Durante uma noite, quando navegava pela rede, descobri – sem querer - um texto escrito três dias depois da morte de Marilyn Monroe (a pronuncia certa é “monrôu”). Essa crônica, intitulada apenas “MARILYN”, foi publicada no Caderno B do Jornal do Brasil no dia 08 de Agosto de 1962 (ela morreu dia 5). Seu autor é o cronista José Carlos Oliveira. Desconheço seus textos, mas este vem bem de encontro ao que escrevi sobre ela. O mito, a mulher, a sensual Marilyn Monroe.
MARILYN
Antes de mais nada era um corpo, não há dúvida. Um corpo tremendamente perturbador. Um corpo de formas opulentas, sempre na fronteira da obesidade: corpo de mulher-fêmea, acrescido de um defeito particularmente feliz nos joelhos: quando ela andava, só pensava em sexo, sexo, sexo. A pele clara e roliça descia vertiginosamente pelos decotes, deixando entrever a totalidade do corpo envolto em roupas colantes, e então ninguém mais pensava em outra coisa que não fosse sexo. Mas era, além disso, um sorriso maravilhoso, ao mais belo sorriso que jamais houve. Quando Marilyn sorria, a perturbação do espectador aumentava. Ela sorria com a língua entre os dentes – dengosa, maliciosa, pura dádiva. Era a feminilidade em pessoa. A alegria em pessoa.

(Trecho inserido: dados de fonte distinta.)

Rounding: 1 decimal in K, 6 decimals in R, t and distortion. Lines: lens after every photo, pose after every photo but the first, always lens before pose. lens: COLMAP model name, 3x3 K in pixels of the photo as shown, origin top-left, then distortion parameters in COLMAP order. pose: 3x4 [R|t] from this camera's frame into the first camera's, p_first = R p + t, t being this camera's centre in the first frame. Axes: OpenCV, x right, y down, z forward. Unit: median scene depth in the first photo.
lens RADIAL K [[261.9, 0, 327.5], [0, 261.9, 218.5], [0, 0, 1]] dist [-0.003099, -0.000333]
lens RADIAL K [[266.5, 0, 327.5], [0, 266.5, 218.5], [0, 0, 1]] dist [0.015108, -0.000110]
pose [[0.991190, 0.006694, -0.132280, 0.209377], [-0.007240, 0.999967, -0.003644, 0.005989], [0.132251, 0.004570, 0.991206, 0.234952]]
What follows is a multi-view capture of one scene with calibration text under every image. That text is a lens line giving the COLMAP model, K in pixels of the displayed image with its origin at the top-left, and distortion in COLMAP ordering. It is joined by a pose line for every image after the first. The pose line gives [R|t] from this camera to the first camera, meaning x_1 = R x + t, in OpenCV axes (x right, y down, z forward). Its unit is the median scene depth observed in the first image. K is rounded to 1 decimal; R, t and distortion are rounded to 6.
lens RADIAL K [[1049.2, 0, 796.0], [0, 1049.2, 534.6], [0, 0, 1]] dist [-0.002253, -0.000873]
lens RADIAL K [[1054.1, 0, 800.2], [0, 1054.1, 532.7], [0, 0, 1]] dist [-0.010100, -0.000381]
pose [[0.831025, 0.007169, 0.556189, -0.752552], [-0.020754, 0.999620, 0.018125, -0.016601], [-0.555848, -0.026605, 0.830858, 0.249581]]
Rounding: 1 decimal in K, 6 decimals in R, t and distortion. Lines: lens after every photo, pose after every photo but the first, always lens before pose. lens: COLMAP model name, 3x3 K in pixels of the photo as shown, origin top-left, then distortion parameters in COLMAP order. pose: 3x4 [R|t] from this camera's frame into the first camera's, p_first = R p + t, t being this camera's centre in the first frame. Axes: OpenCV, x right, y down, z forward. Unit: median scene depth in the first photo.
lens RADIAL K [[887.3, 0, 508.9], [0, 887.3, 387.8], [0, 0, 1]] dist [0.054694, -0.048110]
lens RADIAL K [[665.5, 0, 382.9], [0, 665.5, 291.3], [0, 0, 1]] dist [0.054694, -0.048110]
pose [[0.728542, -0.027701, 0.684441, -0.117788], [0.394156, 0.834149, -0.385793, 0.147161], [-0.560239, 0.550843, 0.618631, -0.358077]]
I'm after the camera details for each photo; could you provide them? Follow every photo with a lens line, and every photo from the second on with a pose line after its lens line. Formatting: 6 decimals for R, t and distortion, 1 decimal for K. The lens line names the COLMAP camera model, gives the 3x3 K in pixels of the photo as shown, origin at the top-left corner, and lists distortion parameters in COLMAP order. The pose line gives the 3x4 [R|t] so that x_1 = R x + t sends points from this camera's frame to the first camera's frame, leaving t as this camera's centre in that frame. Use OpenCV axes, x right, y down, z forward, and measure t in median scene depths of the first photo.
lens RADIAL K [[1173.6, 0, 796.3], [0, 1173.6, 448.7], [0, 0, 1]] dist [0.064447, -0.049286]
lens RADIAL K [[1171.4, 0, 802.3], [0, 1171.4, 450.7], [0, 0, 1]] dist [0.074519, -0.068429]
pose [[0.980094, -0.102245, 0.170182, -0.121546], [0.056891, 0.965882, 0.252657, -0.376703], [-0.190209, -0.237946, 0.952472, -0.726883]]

Ela não teve infância. Nem pai, nem mãe, nem família. Cresceu como enjeitada em sucessivos lares. Não há motivo para atribuir à publicidade a informação obtida no momento supremo da glória: - violaram-na aos sei anos de idade. Há um detalhe praticamente infalível na biografia dessas deusas da beleza, sejam atrizes ou call-girls, de acordo com o inquérito e com os depoimentos de psiquiatras: - nos Estados Unidos, a violação de meninas bonitas ocorre com a assustadora frequência. Humbert Humbert, atormentado pelo encanto da nymphets, não é apenas um momento privilegiado do romance moderno, mas a revelação de um desejo que está presente na aventura íntima do cidadão norte-americano, desejo ara o qual Lolyta provavelmente representa um veículo liberatório eficaz.
Marilyn encontrou na história do cinema pela porta do menor esforço, isto é, tão logo descobriram que tinha corpo. E tão logo decidiu revelar-se na totalidade sua pessoa, isto é, corpo e espírito, sensualidade e tormento, ânsia de felicidade e desconforto no pináculo da fama – humana, frágil, sedenta de afeto, incompreendida e solitária – então, foi deixada em paz. Naquela paz desconfortável, naquela pobreza profunda da vida rodeada de riqueza e mentira. Mas eu pensei muitas vezes que o ser humano é indestrutível, porque toda a vergonha daquela infância e, mais tarde, o selvagem mecanismo que cria e devora os ídolos modernos, nada disso conseguira destruir o maravilhoso e inesquecível sorriso de Marilyn. Agora vejo que estava enganado.
Por José Carlos Oliveira
Jornal do Brasil – 08 de agosto de 1962
Sobre o autor:
José Carlos Oliveira (Vitória, 18 de agosto de 1934 - Vitória, 13 de abril de 1986) foi um escritor brasileiro. Celebrizando-se por suas colaborações diárias no Jornal do Brasil para onde escreveu por mais de duas décadas, tornou-se um dos grandes cronistas brasileiros do século XX, mas praticou também o romance e o memorialismo.